“Principles of cryobiology: The effect of cryopreservation on the genome of gametes and embryos”

• Julia Kopeika MD ^[1] ; MRCOG PhD ^[1]
  1. [1] Guy’s and St Thomas NHS Trust, UK
• Localización: ASEBIR, ISSN-e 1136-4424, Vol. 24, Nº. 2, 2019, 30 págs.
• Idioma: inglés
• Enlaces
  • Texto completo (pdf)
• Resumen

  • Advances in cryobiology over the last 60 years made one of the most important contributions in the improvement of overall success in assisted reproduction. Recently, the popularity of freeze all cycles due to some clinical advantages became so strong that clinicians start considering it as a default option. However, surprisingly, very little attention still has been paid to the effect of cryopreservation on genetic integrity and functionality. This paper describes in detail the physical and biochemical factors of cryopreservation that could potentially affect genomic integrity. Drawing on published literature and our own data this paper aims to summarise the evidence on genetic stability after cryopreservation of oocyte, sperm and embryos.

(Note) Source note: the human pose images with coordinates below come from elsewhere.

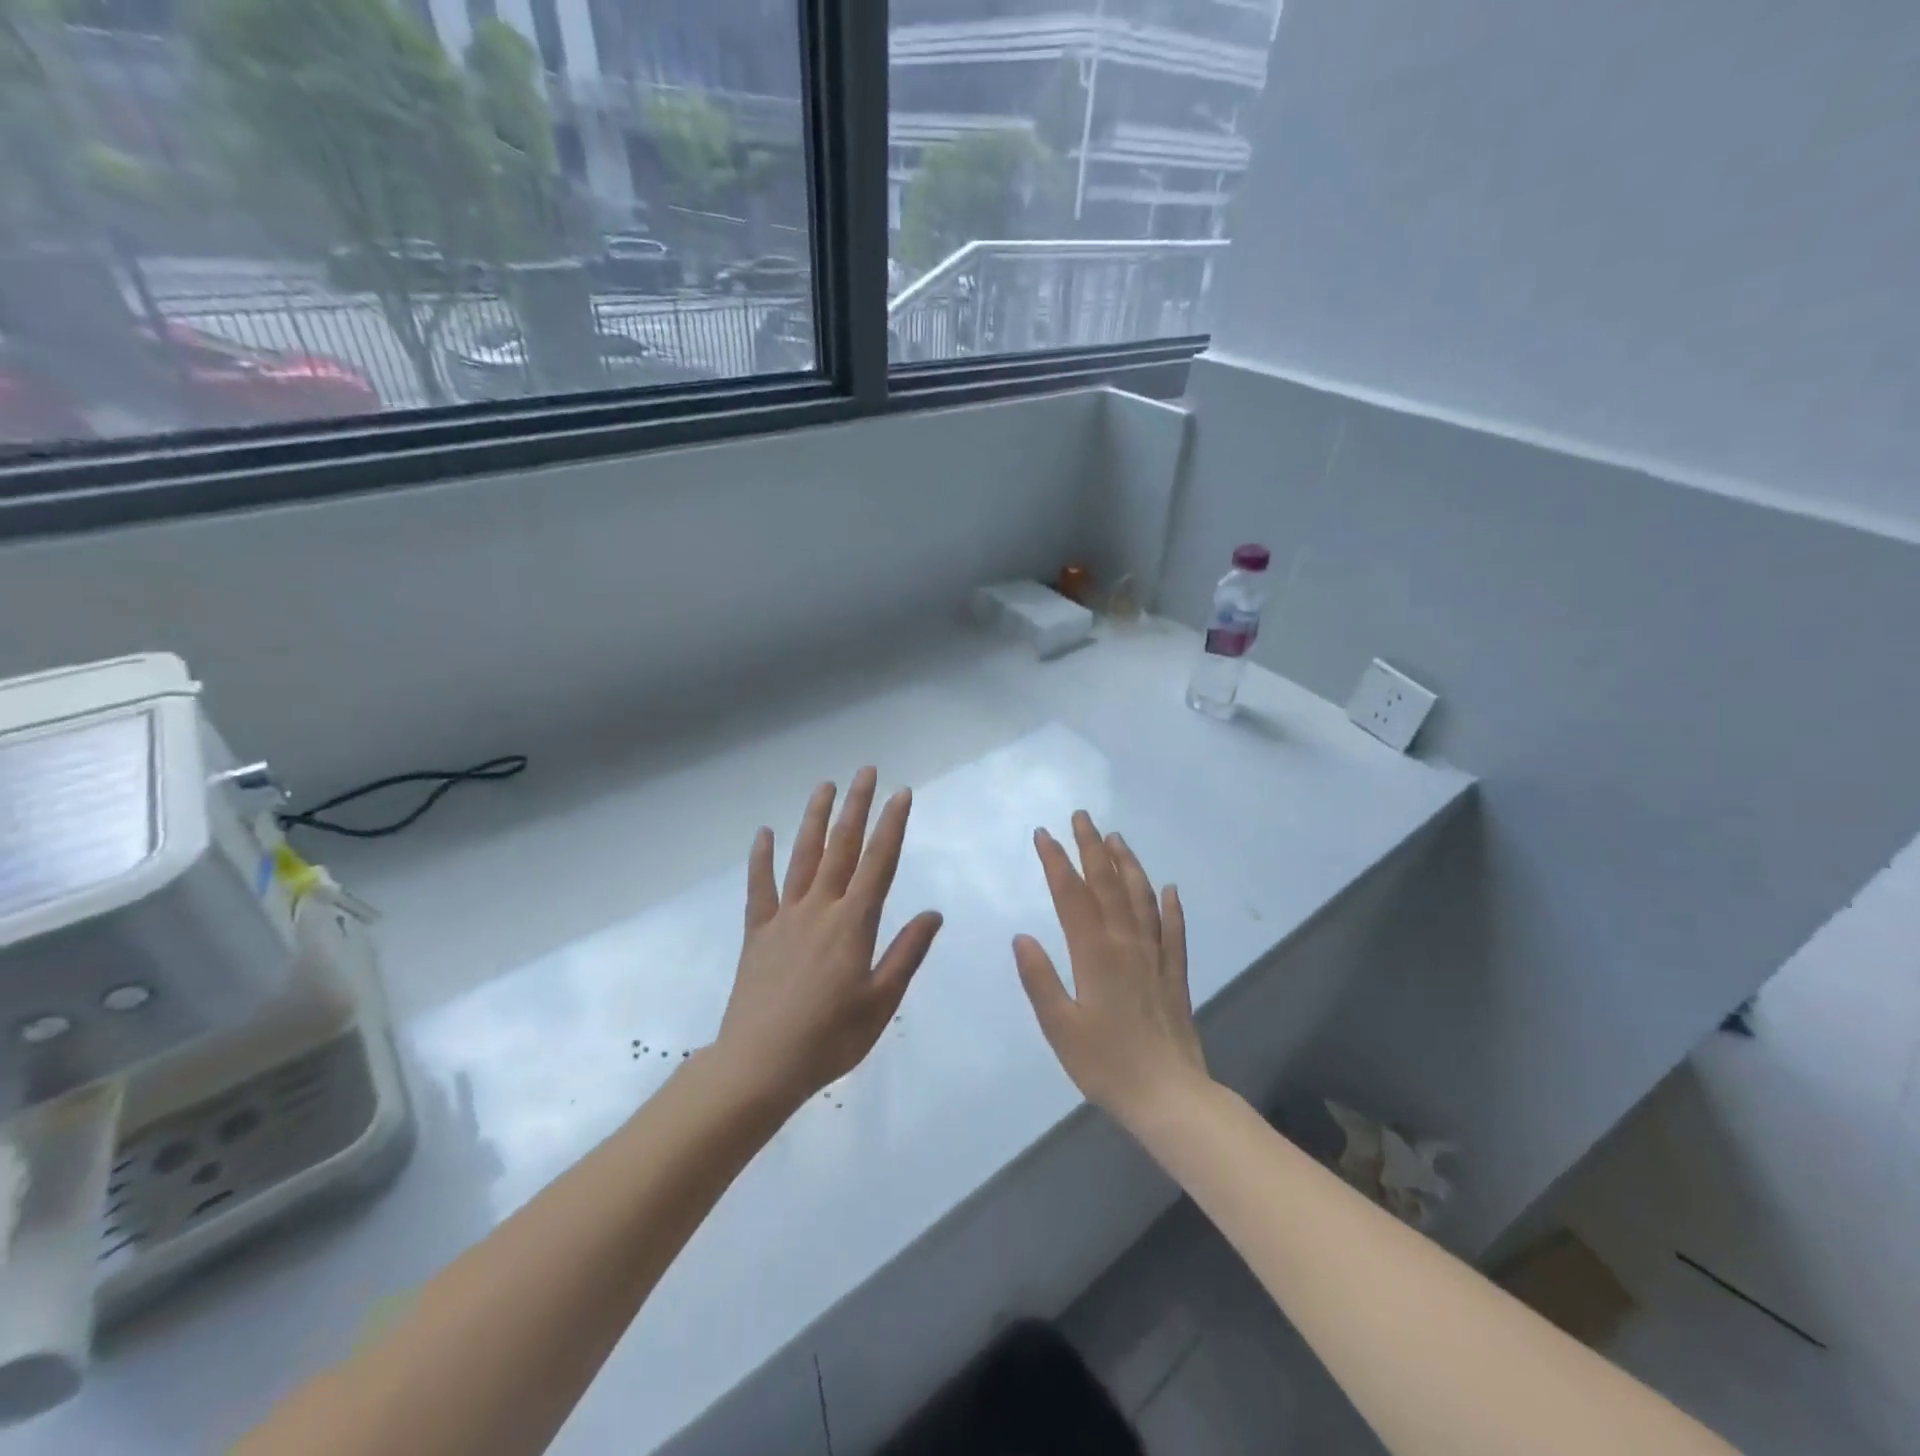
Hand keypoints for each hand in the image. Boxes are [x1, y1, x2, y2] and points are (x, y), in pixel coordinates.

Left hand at [714, 767, 943, 1110]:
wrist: (759, 1065)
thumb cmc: (829, 1039)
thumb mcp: (881, 1003)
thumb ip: (906, 953)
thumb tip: (933, 913)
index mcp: (853, 924)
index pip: (878, 863)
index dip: (892, 825)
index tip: (901, 793)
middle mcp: (819, 909)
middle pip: (842, 847)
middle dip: (856, 806)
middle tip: (866, 771)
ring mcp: (785, 917)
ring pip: (802, 857)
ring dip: (815, 819)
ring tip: (825, 786)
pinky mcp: (758, 932)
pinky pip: (760, 888)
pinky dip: (762, 859)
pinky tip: (764, 833)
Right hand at [1013, 811, 1208, 1127]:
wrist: (1170, 1097)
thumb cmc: (1106, 1065)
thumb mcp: (1059, 1027)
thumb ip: (1039, 979)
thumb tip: (1022, 936)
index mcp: (1094, 953)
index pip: (1072, 895)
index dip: (1056, 861)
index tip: (1043, 833)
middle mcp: (1127, 944)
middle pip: (1108, 885)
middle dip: (1092, 848)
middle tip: (1081, 817)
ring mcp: (1155, 956)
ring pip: (1141, 898)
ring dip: (1128, 865)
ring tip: (1117, 838)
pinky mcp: (1175, 974)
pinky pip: (1174, 930)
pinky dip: (1171, 906)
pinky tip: (1170, 889)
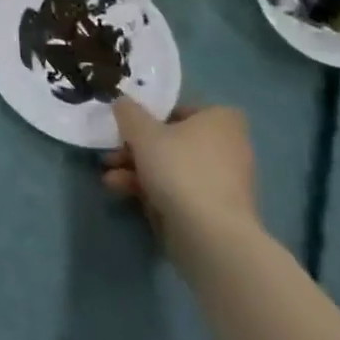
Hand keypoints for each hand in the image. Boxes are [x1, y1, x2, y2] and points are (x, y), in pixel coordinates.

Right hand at [104, 101, 257, 262]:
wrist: (210, 236)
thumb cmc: (179, 168)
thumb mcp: (142, 131)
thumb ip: (129, 112)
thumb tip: (123, 103)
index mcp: (221, 121)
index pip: (184, 109)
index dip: (155, 115)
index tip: (132, 125)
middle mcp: (229, 148)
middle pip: (173, 141)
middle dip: (137, 148)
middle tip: (112, 153)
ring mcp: (223, 183)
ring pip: (172, 167)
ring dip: (137, 169)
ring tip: (109, 178)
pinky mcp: (215, 212)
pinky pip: (180, 191)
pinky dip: (152, 190)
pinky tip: (121, 192)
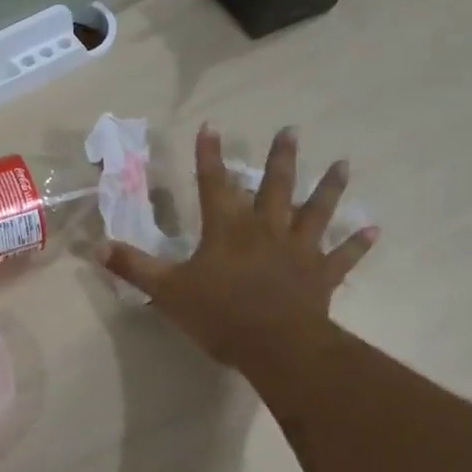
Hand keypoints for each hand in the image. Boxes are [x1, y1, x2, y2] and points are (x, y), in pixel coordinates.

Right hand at [100, 125, 378, 370]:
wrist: (274, 345)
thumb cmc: (218, 313)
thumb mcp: (167, 290)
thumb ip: (134, 267)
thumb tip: (97, 247)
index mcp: (226, 229)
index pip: (214, 183)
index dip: (209, 155)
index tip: (211, 126)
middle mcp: (265, 229)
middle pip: (274, 186)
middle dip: (280, 158)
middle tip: (291, 130)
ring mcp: (298, 250)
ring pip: (315, 211)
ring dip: (328, 187)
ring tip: (343, 164)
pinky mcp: (321, 275)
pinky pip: (343, 256)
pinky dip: (358, 244)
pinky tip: (373, 230)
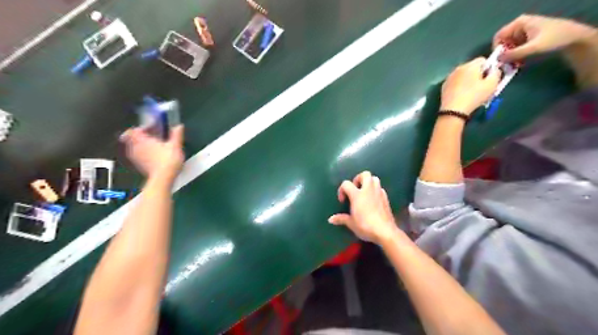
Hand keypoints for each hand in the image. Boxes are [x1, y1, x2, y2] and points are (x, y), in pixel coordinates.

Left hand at [120, 124, 184, 178]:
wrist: (163, 178)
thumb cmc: (168, 159)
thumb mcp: (175, 146)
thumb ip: (176, 135)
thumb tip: (179, 126)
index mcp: (143, 140)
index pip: (134, 130)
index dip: (142, 128)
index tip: (151, 129)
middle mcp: (136, 147)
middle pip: (131, 138)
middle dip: (140, 136)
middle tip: (151, 137)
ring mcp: (136, 157)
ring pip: (133, 147)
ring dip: (140, 145)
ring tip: (152, 146)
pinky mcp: (139, 166)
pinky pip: (137, 156)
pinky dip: (142, 154)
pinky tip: (152, 156)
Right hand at [329, 171, 398, 244]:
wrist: (385, 231)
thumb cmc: (365, 226)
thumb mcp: (351, 223)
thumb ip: (341, 219)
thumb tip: (331, 219)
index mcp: (357, 195)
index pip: (346, 184)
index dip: (342, 190)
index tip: (342, 201)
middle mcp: (368, 190)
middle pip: (365, 174)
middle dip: (358, 179)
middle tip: (355, 189)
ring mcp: (378, 193)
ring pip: (374, 179)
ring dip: (368, 183)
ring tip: (364, 193)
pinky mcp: (386, 198)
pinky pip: (380, 189)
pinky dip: (375, 191)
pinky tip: (373, 200)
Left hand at [438, 57, 500, 115]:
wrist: (454, 110)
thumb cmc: (474, 96)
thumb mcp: (492, 84)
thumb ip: (496, 73)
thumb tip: (494, 69)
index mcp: (470, 65)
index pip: (483, 60)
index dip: (488, 68)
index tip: (489, 78)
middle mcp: (458, 68)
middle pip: (471, 67)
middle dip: (478, 74)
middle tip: (481, 86)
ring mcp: (449, 77)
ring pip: (462, 75)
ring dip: (468, 80)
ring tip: (471, 92)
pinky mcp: (444, 86)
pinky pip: (455, 82)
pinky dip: (459, 86)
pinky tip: (461, 95)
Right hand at [493, 14, 594, 62]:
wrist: (575, 37)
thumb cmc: (554, 38)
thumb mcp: (533, 47)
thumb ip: (514, 54)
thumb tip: (497, 60)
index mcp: (519, 23)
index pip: (498, 36)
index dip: (497, 49)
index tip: (499, 60)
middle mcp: (519, 26)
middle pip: (503, 42)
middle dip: (504, 54)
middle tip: (507, 65)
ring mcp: (523, 32)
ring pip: (508, 47)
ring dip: (510, 57)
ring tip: (515, 66)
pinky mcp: (527, 39)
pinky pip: (515, 49)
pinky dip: (515, 56)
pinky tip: (520, 63)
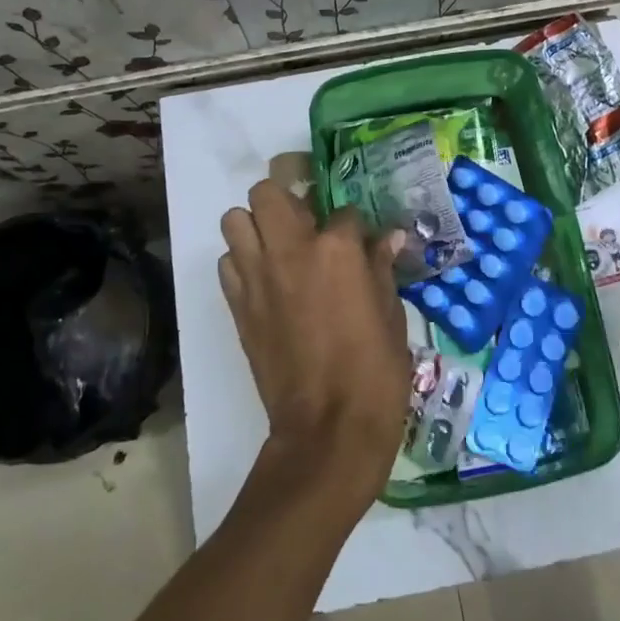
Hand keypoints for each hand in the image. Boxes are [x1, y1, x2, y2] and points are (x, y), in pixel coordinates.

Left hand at [218, 180, 409, 500]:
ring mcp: (257, 276)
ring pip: (234, 219)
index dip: (355, 224)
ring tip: (280, 247)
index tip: (362, 241)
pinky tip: (266, 281)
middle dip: (287, 198)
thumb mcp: (392, 314)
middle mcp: (290, 250)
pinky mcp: (237, 305)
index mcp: (337, 248)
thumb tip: (389, 238)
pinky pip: (227, 263)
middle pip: (268, 191)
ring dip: (256, 225)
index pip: (344, 210)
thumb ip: (382, 268)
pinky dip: (242, 261)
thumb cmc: (375, 370)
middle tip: (306, 222)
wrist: (328, 429)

    Cryopreservation is a process during which a number of physical and chemical factors, such as osmotic and hydrostatic pressure, ionic intracellular content, pH and temperature, fluctuate over a wide non-physiological range which may have consequence for cellular physiology. With the remit of reproduction, the effect of cryopreservation on sperm, oocytes and embryos was studied. Some evidence suggests an increase in DNA single strand-breaks, degree of DNA condensation or fragmentation in sperm after cryopreservation. The individual and technical variables that could potentially improve the unwanted effect are described in this talk. Limited numbers of studies on human oocytes also suggest that cryopreservation may increase the rate of polyploidy, Sister Chromatid Exchange and DNA fragmentation. Different freezing regimes and type of cryoprotectants are assessed. Some animal studies show increases in DNA fragmentation rate or mitochondrial DNA variants in embryos after cryopreservation. The limited numbers of long-term follow up studies in human are reassuring but are mostly retrospective with some methodological weaknesses. Conclusions: To date there are no prospective randomised controlled trials, which assess the effect of different cryoprotectants, freezing and thawing regimes on DNA integrity in sperm, oocyte or embryos with a paucity of basic research in human embryos in this area.

    New perspectives for future research are proposed.